An effect size (such as Cramér’s V) tells us about practical significance:
How strong or meaningful is the association in real terms?
These are not the same thing.
Why this matters
A result can be statistically significant but practically trivial
A result can be not statistically significant but still show a noticeable association in the sample
Examples
Example 1: Statistically significant but not practically important
Suppose we analyse data from 10,000 students and find:
p < 0.001 (statistically significant)
Cramér’s V = 0.05 (very small effect)
The association exists, but it is so weak that it may not matter in practice.
Example 2: Practically meaningful but not statistically significant
Suppose we analyse data from 40 students and find:
p = 0.08 (not statistically significant)
Cramér’s V = 0.30 (moderate effect)
The sample is small, so we lack strong evidence, but the size of the association is meaningful and may be worth further study.
Key takeaway
Statistical significance is about evidence
Practical significance is about impact
Good statistical reporting considers both
This is why we always report both the p-value and the effect size.

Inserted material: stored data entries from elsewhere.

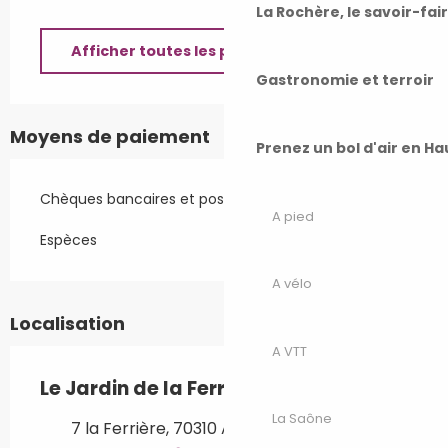
La Rochère, le savoir-fai
Afficher toutes les prestations
Gastronomie et terroir
Moyens de paiement
Prenez un bol d'air en H
Chèques bancaires et postaux
A pied
Espèces
A vélo
Localisation
A VTT
Le Jardin de la Ferrière
La Saône
7 la Ferrière, 70310 Amont-et-Effreney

10. Reporting (what to write in a report)
A good write-up includes:
the test name
χ² statistic
degrees of freedom
p-value
effect size (Cramér’s V)
a one-sentence conclusion in plain language
Reusable reporting template
A Chi-square test of independence was conducted to examine the relationship between [X] and [Y]. The test showed [a significant / no statistically significant] association, χ²(df) = value, p = value, Cramér’s V = value.
Example reporting sentence (fill in from your output)
You will replace the placeholders with your actual results from chisq_out and cramer_v:
χ² = 20.75
df = 22
p = 0.536
Cramér’s V = 0.228
A model sentence (edit based on significance):
A Chi-square test of independence was conducted to examine the relationship between degree programme and year of study, χ²(22) = 20.75, p = 0.536, Cramér’s V = 0.228.
11. Glossary
Contingency table: a table of counts for combinations of two categorical variables.
Observed frequency: the count we actually see in the data.
Expected frequency: the count we would expect if the variables were independent.
Chi-square test of independence: a hypothesis test for association between two categorical variables.
Degrees of freedom (df): determined by the table size: (rows − 1)(columns − 1).
p-value: how surprising the χ² statistic is if the null hypothesis is true.
Cramér’s V: effect size for Chi-square tests (0 to 1).
Association: a relationship between variables (not causation).